▶ [RECORDS SUPPLIED]:
###

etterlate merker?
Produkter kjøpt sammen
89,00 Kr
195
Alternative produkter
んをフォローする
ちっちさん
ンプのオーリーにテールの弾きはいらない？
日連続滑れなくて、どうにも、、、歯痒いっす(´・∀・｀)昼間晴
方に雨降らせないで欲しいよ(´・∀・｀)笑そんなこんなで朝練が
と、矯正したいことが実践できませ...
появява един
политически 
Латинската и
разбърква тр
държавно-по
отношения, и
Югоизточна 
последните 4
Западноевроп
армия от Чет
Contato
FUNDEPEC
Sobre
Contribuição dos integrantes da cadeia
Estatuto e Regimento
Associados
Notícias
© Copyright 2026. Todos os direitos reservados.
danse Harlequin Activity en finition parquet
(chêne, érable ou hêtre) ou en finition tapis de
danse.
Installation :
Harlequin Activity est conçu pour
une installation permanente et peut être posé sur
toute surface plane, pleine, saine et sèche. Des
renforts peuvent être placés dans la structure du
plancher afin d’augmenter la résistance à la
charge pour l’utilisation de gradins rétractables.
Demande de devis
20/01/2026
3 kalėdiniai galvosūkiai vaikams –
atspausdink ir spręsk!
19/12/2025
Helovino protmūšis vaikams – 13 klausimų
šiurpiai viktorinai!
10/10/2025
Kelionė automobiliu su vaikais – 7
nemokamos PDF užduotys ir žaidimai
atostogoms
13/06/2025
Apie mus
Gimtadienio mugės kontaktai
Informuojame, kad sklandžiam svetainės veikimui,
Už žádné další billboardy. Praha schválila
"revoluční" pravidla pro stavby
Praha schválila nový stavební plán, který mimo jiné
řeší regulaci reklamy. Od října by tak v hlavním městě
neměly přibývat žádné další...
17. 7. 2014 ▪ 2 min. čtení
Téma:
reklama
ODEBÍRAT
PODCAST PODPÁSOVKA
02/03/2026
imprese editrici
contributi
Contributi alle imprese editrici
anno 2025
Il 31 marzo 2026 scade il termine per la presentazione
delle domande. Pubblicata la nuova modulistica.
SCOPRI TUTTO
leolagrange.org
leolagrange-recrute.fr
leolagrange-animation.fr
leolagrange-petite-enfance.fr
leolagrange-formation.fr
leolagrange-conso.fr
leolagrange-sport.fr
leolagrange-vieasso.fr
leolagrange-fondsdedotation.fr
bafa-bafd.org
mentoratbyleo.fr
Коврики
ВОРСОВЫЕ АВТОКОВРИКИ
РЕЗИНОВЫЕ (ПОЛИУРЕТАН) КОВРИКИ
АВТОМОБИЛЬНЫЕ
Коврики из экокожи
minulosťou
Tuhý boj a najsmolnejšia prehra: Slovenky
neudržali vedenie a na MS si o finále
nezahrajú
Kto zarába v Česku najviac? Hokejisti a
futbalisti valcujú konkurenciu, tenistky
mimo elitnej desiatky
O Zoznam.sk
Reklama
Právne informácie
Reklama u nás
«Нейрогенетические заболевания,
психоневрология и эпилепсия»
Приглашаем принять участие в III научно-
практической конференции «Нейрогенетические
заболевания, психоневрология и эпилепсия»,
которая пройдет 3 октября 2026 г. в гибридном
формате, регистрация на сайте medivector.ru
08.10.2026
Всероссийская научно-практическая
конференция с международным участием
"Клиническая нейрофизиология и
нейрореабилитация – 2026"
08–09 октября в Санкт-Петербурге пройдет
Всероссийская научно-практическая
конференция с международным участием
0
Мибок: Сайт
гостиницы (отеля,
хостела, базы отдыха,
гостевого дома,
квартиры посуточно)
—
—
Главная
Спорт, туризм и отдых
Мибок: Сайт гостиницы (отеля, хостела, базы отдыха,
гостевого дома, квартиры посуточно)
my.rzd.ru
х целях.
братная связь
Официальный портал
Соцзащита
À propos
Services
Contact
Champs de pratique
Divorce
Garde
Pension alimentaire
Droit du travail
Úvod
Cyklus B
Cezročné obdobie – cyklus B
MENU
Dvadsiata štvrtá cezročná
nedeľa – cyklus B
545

###

▶ [EXERCISE AIM]:
Everything from the line containing "danse Harlequin Activity en finition parquet" through the line containing "toute surface plane, pleine, saine" in the material above should be retyped exactly, both ends included, and nothing more.

▶ [SOLUTION FOR THIS EXERCISE]:
danse Harlequin Activity en finition parquet
(chêne, érable ou hêtre) ou en finition tapis de
danse.
Installation :
Harlequin Activity est conçu pour
une installation permanente et peut être posé sur
toute surface plane, pleine, saine et sèche. Des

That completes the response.